La gifle

Qu’on le prenne comme on veut, qu’on l’appelle de noms différents, c’est bien une torgnole, une mandale, un aller-retour, une claque, une tape, ou une tapette, une baffe, une beigne, une mornifle, un pain, une taloche, une tarte, que vient de recevoir l’ex-majorité, et le président Macron en premier lieu. Lui qui exerçait le pouvoir en solitaire et en majesté va bien devoir tenir compte des avis divergents qui ne manqueront pas de se faire connaître. Jupiter devra redescendre de son Olympe, se mêler aux simples mortels que nous sommes. Fidèle à sa méthode, sa première réaction semble de noyer le poisson en recevant et en consultant tous azimuts.

Il va donc rencontrer les responsables de groupes parlementaires et des forces représentées à l’Assemblée. C’est de bonne guerre, ça ne mange pas de pain.

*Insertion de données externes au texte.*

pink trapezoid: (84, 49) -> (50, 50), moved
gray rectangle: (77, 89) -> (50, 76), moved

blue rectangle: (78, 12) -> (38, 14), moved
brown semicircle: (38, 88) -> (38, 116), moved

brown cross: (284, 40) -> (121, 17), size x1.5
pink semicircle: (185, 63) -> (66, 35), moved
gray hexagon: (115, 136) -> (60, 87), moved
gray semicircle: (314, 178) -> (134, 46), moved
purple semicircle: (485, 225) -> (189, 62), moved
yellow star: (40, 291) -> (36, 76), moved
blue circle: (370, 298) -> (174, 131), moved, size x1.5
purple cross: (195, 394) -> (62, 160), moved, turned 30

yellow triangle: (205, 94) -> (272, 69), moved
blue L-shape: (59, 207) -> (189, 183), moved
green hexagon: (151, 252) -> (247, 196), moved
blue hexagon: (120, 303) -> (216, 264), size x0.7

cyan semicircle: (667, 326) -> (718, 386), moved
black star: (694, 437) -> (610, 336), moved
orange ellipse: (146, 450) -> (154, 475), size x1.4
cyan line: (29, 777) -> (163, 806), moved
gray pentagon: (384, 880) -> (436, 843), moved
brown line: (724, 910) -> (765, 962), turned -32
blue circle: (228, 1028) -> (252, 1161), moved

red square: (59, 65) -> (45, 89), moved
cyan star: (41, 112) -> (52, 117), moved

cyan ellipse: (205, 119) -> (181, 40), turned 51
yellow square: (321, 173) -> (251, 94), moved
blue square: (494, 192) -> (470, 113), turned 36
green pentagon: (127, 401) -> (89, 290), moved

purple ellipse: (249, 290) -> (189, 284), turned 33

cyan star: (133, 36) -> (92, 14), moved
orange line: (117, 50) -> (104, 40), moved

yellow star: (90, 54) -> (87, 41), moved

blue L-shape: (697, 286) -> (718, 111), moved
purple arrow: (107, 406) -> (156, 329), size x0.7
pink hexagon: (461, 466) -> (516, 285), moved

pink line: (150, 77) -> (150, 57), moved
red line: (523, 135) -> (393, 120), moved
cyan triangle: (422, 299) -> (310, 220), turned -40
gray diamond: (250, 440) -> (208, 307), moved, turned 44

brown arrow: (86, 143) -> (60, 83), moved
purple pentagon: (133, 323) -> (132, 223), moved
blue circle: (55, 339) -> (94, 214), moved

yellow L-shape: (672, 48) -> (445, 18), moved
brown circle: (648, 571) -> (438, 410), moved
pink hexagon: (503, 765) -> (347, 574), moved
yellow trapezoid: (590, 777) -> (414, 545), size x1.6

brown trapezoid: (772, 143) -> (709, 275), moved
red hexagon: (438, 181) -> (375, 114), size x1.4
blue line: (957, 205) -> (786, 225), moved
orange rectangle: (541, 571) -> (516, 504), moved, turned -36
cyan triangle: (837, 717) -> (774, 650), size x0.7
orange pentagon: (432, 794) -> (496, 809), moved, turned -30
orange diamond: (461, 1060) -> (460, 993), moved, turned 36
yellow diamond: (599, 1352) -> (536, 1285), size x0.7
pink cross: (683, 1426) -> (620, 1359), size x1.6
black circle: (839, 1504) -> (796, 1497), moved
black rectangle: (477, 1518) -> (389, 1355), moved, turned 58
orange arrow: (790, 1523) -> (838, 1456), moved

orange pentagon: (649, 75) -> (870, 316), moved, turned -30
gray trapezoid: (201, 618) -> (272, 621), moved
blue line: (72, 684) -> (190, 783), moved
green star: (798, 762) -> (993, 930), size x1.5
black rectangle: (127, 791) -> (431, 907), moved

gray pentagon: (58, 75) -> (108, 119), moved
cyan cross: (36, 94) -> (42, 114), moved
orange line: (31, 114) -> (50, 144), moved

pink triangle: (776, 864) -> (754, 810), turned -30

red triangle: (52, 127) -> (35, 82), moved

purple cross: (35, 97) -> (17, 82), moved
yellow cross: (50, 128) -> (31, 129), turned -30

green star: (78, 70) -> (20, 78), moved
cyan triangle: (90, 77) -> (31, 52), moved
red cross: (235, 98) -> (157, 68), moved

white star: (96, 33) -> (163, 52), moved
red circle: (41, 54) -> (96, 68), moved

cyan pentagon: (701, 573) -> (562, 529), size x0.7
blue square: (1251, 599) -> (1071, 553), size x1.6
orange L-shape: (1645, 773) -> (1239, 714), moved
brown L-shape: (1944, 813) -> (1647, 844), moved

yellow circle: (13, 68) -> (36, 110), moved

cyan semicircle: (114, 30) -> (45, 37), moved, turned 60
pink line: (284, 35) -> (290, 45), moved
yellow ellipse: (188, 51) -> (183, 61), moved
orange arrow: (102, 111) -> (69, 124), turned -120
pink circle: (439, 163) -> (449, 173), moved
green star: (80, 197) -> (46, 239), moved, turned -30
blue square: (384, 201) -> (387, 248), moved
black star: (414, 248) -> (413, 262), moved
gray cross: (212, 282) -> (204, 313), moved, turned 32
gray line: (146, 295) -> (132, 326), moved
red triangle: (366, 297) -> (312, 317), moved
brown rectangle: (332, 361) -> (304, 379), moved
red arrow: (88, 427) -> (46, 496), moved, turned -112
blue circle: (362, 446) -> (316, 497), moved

On ne pourra pas lui reprocher de ne pas l’avoir fait, mais il sait par avance que cela ne lui fera gagner que quelques jours et il sait déjà à quoi s’en tenir. Il peut espérer au mieux un soutien au cas par cas de députés de droite, mais ils sont déjà à l’os, et le groupe des Républicains vendra chèrement ses dernières concessions éventuelles. Il va devoir remanier son gouvernement, au minimum pour remplacer les trois ministres battues, et tenter un élargissement par la pratique habituelle du débauchage individuel. Le bénéfice en est incertain et la quarantaine de voix manquantes ne sera pas compensée de cette manière. Un député de la France insoumise a déjà prévu de déposer une motion de censure dès le début de la prochaine session et la confiance de l’assemblée envers le gouvernement est loin d’être acquise.

Élisabeth Borne n’est peut-être pas non plus la personnalité la plus à même de négocier des compromis et de naviguer à vue dans le futur marigot que sera la chambre des députés. Mais où trouver la perle rare, suffisamment aguerrie et respectée de tous les bords politiques pour trouver les chenaux navigables, sans faire de l’ombre au président actuel ? Il aurait déjà été difficile de manœuvrer le bateau parlementaire par temps calme, et cela semble mission impossible pour la Première ministre, avec ce gros temps annoncé. Mais revenons à ce titre évocateur, utilisé par une bonne partie de la presse, qui rappelle le film de Claude Pinoteau dans lequel Lino Ventura giflait sa fille de cinéma, Isabelle Adjani. La légende veut que, au cours d’une des nombreuses prises de la fameuse scène de la gifle, le comédien, ancien catcheur, aurait, par erreur, délivré une gifle réelle et monumentale, au lieu de l’artifice bien connu de l’illusion d’optique complétée par le bruit, et que c’est celle qui aurait été conservée au montage. C’est faux, bien sûr, mais me sert de parabole. Une bonne gifle, non simulée, telle que l’a reçue le président, est peut-être la meilleure manière de parvenir à un résultat.